While such programs which already exist in many advanced economies, they
deserve further study so that all can benefit from best practice. Safety net
programs have a role to play too. Governments can offer wage insurance for
workers displaced into lower-paying jobs and offer employers wage subsidies for
hiring displaced workers. Programs such as the U.S. earned income tax credit
should be extended to further narrow income gaps while encouraging people to
work.
Michael Chernew et al.,
NBER: Understanding the Improvement in Disability Free Life Expectancy in the
U.S. Elderly Population. This paper
explores changes in healthy lifespan in the U.S. over time and considers
reasons for the changes. First, we show that healthy life increased measurably
in the US between 1992 and 2008. Years of healthy life expectancy at age 65
increased by 1.8 years over that time period, while disabled life expectancy
fell by 0.5 years. The largest improvements in healthy life expectancy come
from reduced incidence and improved functioning for those with cardiovascular
disease and vision problems. Together, these conditions account for 63 percent
of the improvement in disability-free life expectancy. Third and more speculatively, we explore the role
of medical treatments in the improvements for these two conditions.
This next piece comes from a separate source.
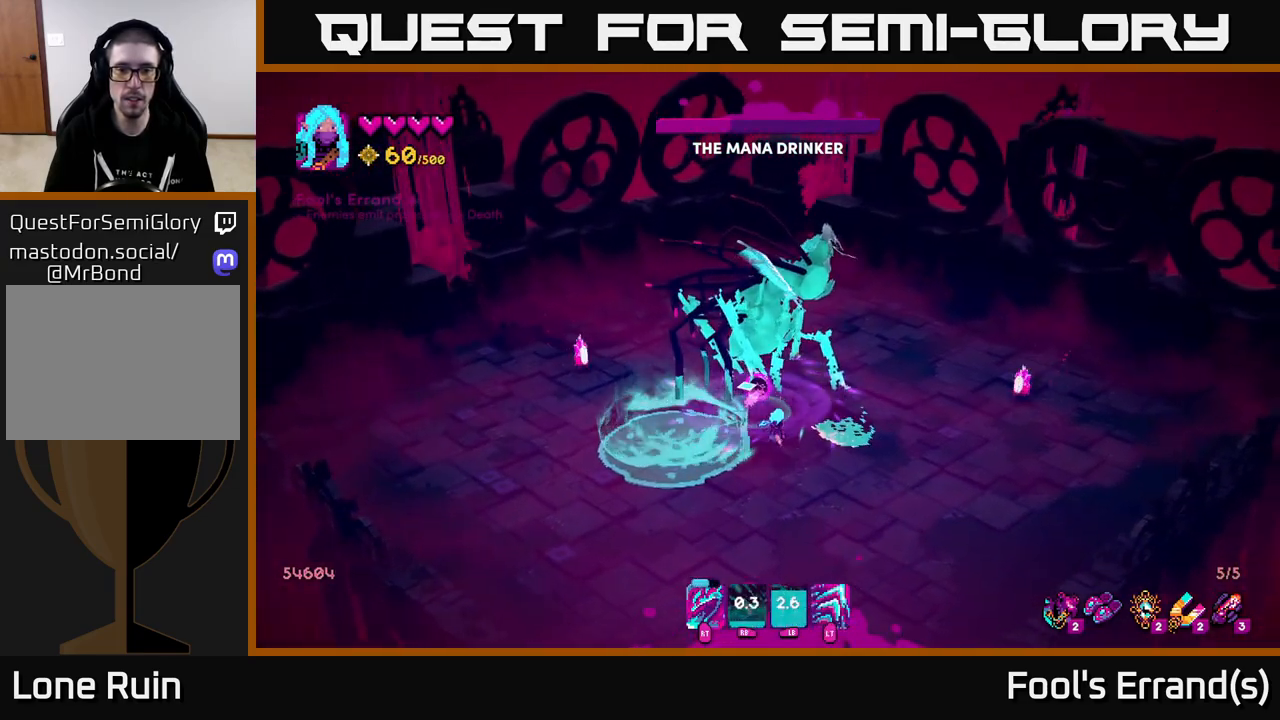
{"buttons": [], "left_stick": "down-left", "right_stick": "up-left", "events": [[83, "R2", "up"], [167, "R2", "down"], [233, "right_stick", "up-left"], [250, "left_stick", "center"], [267, "R2", "up"], [333, "left_stick", "down-left"], [350, "R2", "down"], [417, "R2", "up"]]}
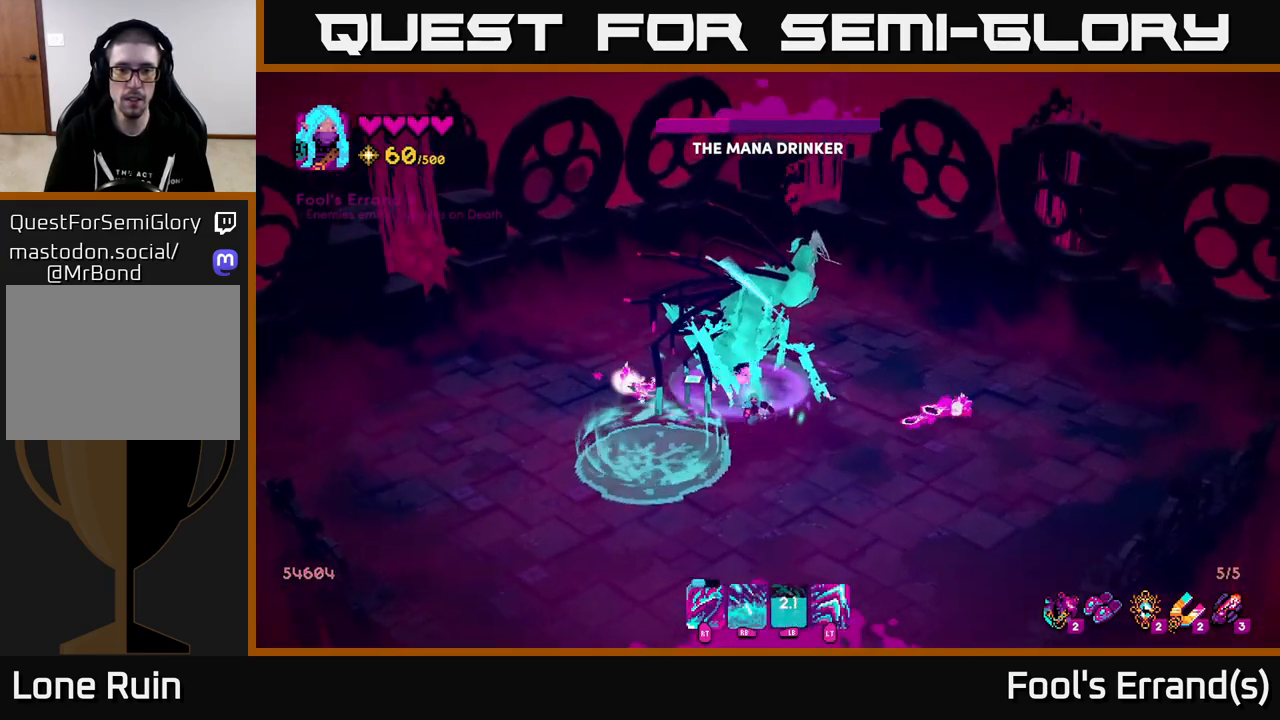
{"buttons": ["R2"], "left_stick": "left", "right_stick": "up", "events": [[33, "R2", "down"], [117, "R2", "up"], [217, "R2", "down"], [250, "L2", "down"], [300, "R2", "up"], [383, "L2", "up"], [450, "right_stick", "up"], [467, "R2", "down"], [483, "left_stick", "left"]]}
We estimate
that improved medical care is likely responsible for a significant part of the
cardiovascular and vision-related extension of healthy life.
Derek Thompson,
the Atlantic: Trump’s Populism Is a Fiction. The theme of President Donald Trump’s inaugural address was the return
of power to “the people”—the forgotten Americans, the victims of “American
carnage.” It harkened back to his campaign, when Trump presented himself as a
populist who eschewed traditional conservative-liberal orthodoxies. But despite
the speech’s theme of transferring power from the cosmopolitan rich to the
everyman, his
administration’s emerging economic policy would be an unambiguous transfer of
income and power in the opposite direction: from the public to the rich.
Hunt Allcott,
Matthew Gentzkow, NYU/Stanford: Social Media and Fake News in the 2016
Election. We present new evidence on
the role of false stories circulated on social media prior to the 2016 US
presidential election. Drawing on audience data, archives of fact-checking
websites, and results from a new online survey, we find: (i) social media was
an important but not dominant source of news in the run-up to the election,
with 14 percent of Americans calling social media their “most important” source
of election news; (ii) of the known false news stories that appeared in the
three months before the election, those favoring Trump were shared a total of
30 million times on Facebook, while those favoring Clinton were shared eight million
times; (iii) the average American saw and remembered 0.92 pro-Trump fake news
stories and 0.23 pro-Clinton fake news stories, with just over half of those who recalled seeing fake
news stories believing them; (iv) for fake news to have changed the outcome of
the election, a single fake article would need to have had the same persuasive
effect as 36 television campaign ads.